To address this gap, they developed GenSQL, allowing users to interrogate both a dataset and a probabilistic model using a straightforward yet powerful formal programming language.
A GenSQL user uploads their data and probabilistic model, which are seamlessly integrated by the system. Consequently, the user can execute queries on data that also incorporate input from the underlying probabilistic model. This not only enables complex queries but also yields more precise responses.
For instance, a GenSQL query may ask, “How probable is it that a Seattle-based developer is proficient in the programming language Rust?” Solely analyzing correlations between database columns might overlook subtle dependencies, whereas integrating a probabilistic model can capture intricate interactions.
Moreover, GenSQL’s probabilistic models are traceable, allowing users to understand the data driving decision-making. Furthermore, these models provide calibrated uncertainty metrics along with every response.

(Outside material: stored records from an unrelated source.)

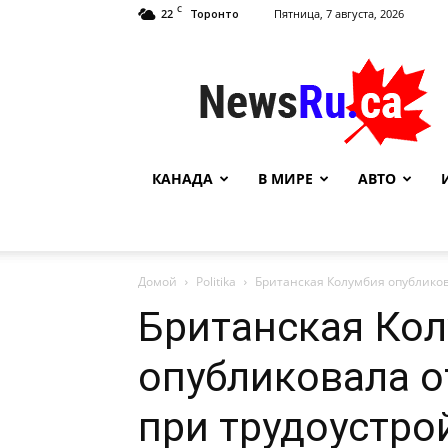
C
22
Пятница, 7 августа, 2026
Торонто
NewsRu.Ca
КАНАДА
В МИРЕ
АВТО
Домой
Politika
Британская Колумбия опубликова
Британская Ко
опубликовала о
при трудоустро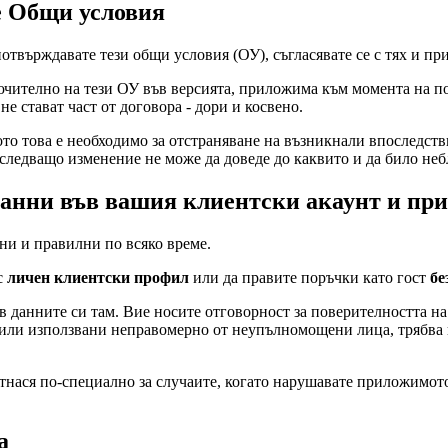
е Общи условия
 потвърждавате тези общи условия (ОУ), съгласявате се с тях и п
ючително на тези ОУ във версията, приложима към момента на п
е стават част от договора - дори и косвено.
о това е необходимо за отстраняване на възникнали впоследств
ледващо изменение не може да доведе до каквито и да било неб
данни във вашия клиентски акаунт и при
лни и правилни по всяко време.
с
личен клиентски профил
или да правите поръчки като гост
бе
 данните си там. Вие носите отговорност за поверителността на
били използвани неправомерно от неупълномощени лица, трябва 
 отнася по-специално за случаите, когато нарушавате приложимо
а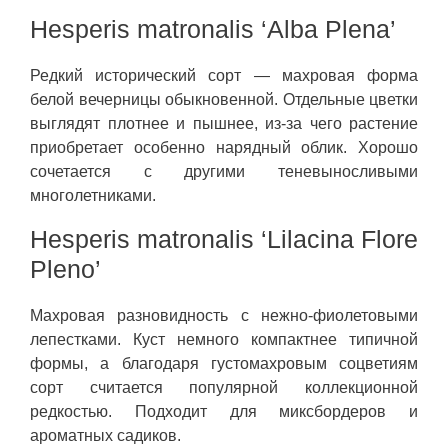
Hesperis matronalis ‘Alba Plena’
Редкий исторический сорт — махровая форма
белой вечерницы обыкновенной. Отдельные цветки
выглядят плотнее и пышнее, из-за чего растение
приобретает особенно нарядный облик. Хорошо
сочетается с другими теневыносливыми
многолетниками.
Hesperis matronalis ‘Lilacina Flore
Pleno’
Махровая разновидность с нежно-фиолетовыми
лепестками. Куст немного компактнее типичной
формы, а благодаря густомахровым соцветиям
сорт считается популярной коллекционной
редкостью. Подходит для миксбордеров и
ароматных садиков.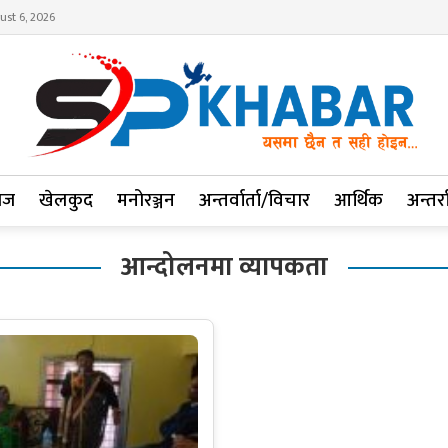
ust 6, 2026
ाज
खेलकुद
मनोरञ्जन
अन्तर्वार्ता/विचार
आर्थिक
अन्तर्रा
आन्दोलनमा व्यापकता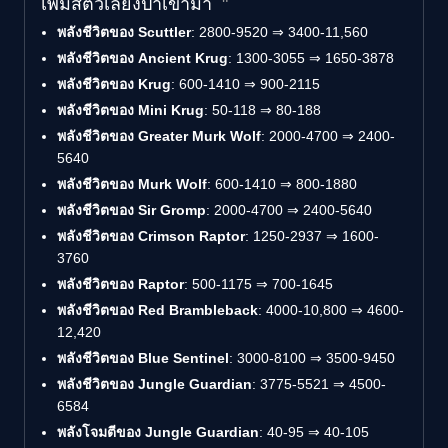
เพิ่มสัตว์เลี้ยงป่าเข้ามา
พลังชีวิตของ Scuttler
: 2800-9520 ⇒ 3400-11,560
พลังชีวิตของ Ancient Krug
: 1300-3055 ⇒ 1650-3878
พลังชีวิตของ Krug
: 600-1410 ⇒ 900-2115
พลังชีวิตของ Mini Krug
: 50-118 ⇒ 80-188
พลังชีวิตของ Greater Murk Wolf
: 2000-4700 ⇒ 2400-
5640
พลังชีวิตของ Murk Wolf
: 600-1410 ⇒ 800-1880
พลังชีวิตของ Sir Gromp
: 2000-4700 ⇒ 2400-5640
พลังชีวิตของ Crimson Raptor
: 1250-2937 ⇒ 1600-
3760
พลังชีวิตของ Raptor
: 500-1175 ⇒ 700-1645
พลังชีวิตของ Red Brambleback
: 4000-10,800 ⇒ 4600-
12,420
พลังชีวิตของ Blue Sentinel
: 3000-8100 ⇒ 3500-9450
พลังชีวิตของ Jungle Guardian
: 3775-5521 ⇒ 4500-
6584
พลังโจมตีของ Jungle Guardian
: 40-95 ⇒ 40-105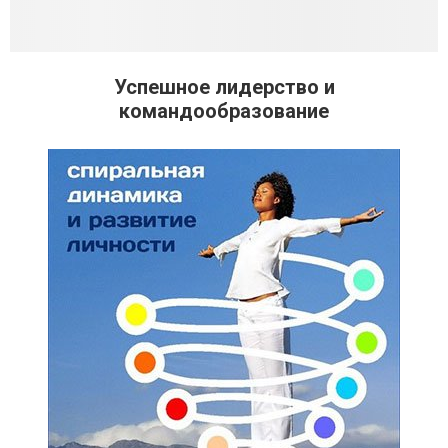
Успешное лидерство и
командообразование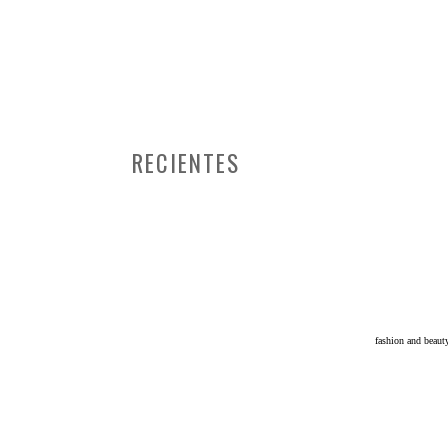
RECIENTES
fashion and beau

For example, with calibrated uncertainty, when querying the model for projected outcomes of various cancer treatments for a patient from an underrepresented minority group in the dataset, GenSQL would transparently display uncertainty levels rather than inaccurately advocating for a treatment with excessive confidence.
Enhanced Speed and Precision
In assessing GenSQL, the researchers compared their system to prevalent baseline methods utilizing neural networks. GenSQL was found to be between 1.7 and 6.8 times faster than these methods, swiftly executing most queries within milliseconds while furnishing more precise outcomes.
The team also implemented GenSQL in two case studies: one involving the identification of mislabeled clinical trial data and the other generating precise synthetic data capturing complex genomic relationships.
Future endeavors include broadening the application of GenSQL to conduct extensive modeling of human populations. With GenSQL, the researchers can generate synthetic data for drawing inferences about aspects like health and salaries while regulating the information used in the analysis.
Additionally, the researchers aim to enhance the usability and capabilities of GenSQL by introducing new optimizations and automations to the system. Ultimately, they aspire to enable users to present queries in natural language with GenSQL, envisaging the development of an AI expert akin to ChatGPT that can address any database queries, substantiated by GenSQL interrogations.
This research is funded in part by the Defense Advanced Research Projects Agency (DARPA), Google, and the Siegel Family Foundation.